It was the Sissels who held the key to my success in the tall, green canisters they used to sustain their cutting torches, and for whom I curried favor by running countless (and secretive) errands from the town's bar up the hill to the scrap yard carrying paper sacks heavy with sloshing bottles. The deed done, I would tip my cap and hand back the change I'd been given from their greasy bills. From this came, if not mutual respect, a solid working relationship wherein I helped satisfy their liquid needs and they promised to satisfy my gaseous one when the time came.
At the end of July the mason jar was nearly full and I was ready to send away for the balloons. I carefully placed into an envelope the $2.50 (plus fifty cents for shipping and handling) and the order blank, then sealed the flap -- screwing up my face at the sour taste of the adhesive.
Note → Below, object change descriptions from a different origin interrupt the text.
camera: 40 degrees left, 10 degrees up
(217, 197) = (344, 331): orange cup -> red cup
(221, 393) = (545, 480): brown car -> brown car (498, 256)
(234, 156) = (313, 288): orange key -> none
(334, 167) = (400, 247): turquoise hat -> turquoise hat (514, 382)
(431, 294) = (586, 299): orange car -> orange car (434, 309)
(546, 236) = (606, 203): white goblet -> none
I centered with a draftsman's precision the three-cent stamp in the corner. Postal requirements satisfied, I bolted out the screen door into the summer heat and ran like a cheetah down to the post office, breaking neatly out in front in a shower of gravel. I held the envelope up against the sun and checked one last time to be sure the small fortune I'd enclosed was safely inside -- as if such mischievous spirit might find a way to liberate the money from the envelope in the course of my run. Satisfied that this had not occurred, I handed my letter to the clerk, catching one last glimpse of it as was added to a stack of outgoing mail.
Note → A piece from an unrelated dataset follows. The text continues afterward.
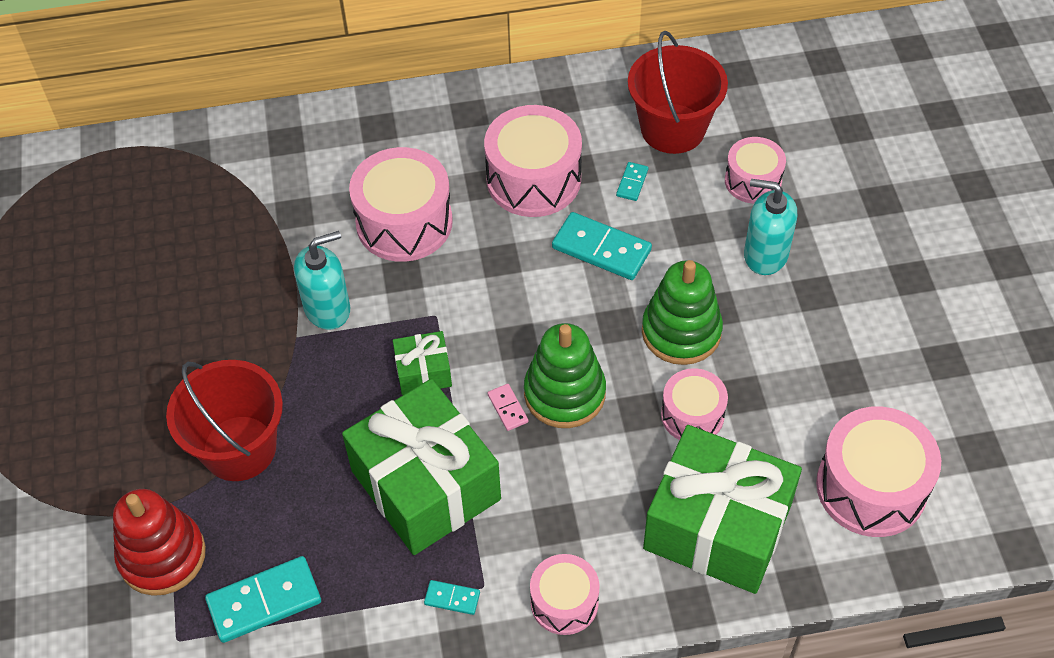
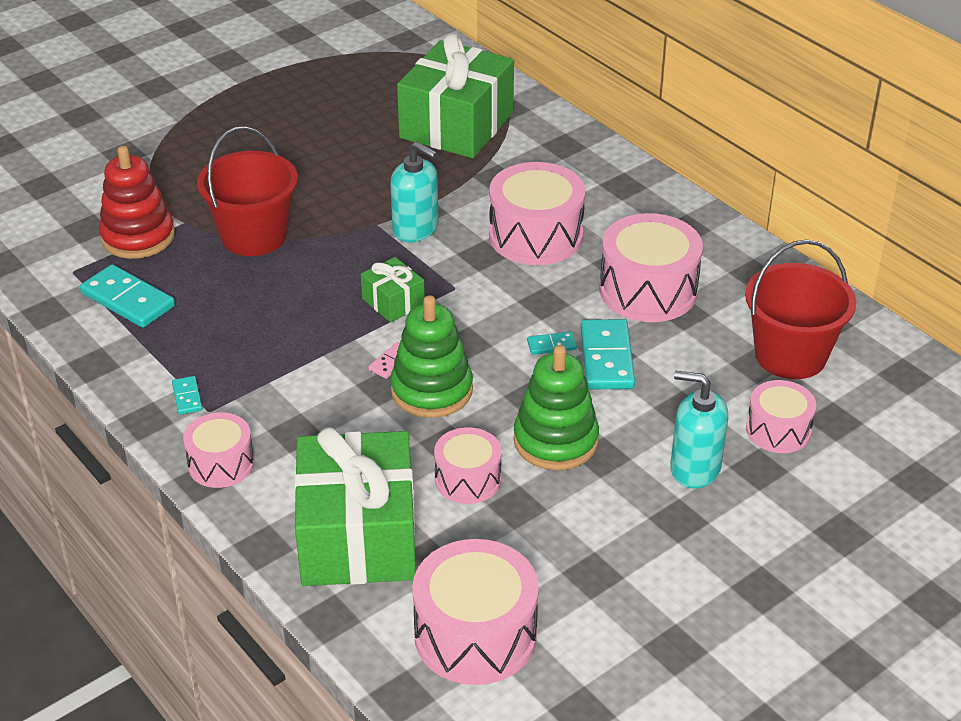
camera: 60 degrees right, 15 degrees down
(426, 485) = (284, 343): green gift -> green gift (457, 125)
(632, 183) = (700, 351): turquoise domino -> turquoise domino (551, 345)
(765, 254) = (694, 468): turquoise soap dispenser -> turquoise soap dispenser turned 60 degrees counterclockwise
And then I waited, hoping the two weeks promised for delivery would pass quickly. This was the worst part of it, so while Whitey crisscrossed the fields of goldenrod with net in hand, and Carl clicked off shots at cans, I wandered aimlessly around town -- biding my time as best I could until the package arrived counting out the days which passed in the rocks I skipped across old Bill Raney's pond, in the cigarettes I watched Frankie Scudder furtively smoke (sometimes with my help) in his tree house "smoking room", in the late night forays to catch fireflies, and in the countless marbles I flicked across the dusty ground with my friends.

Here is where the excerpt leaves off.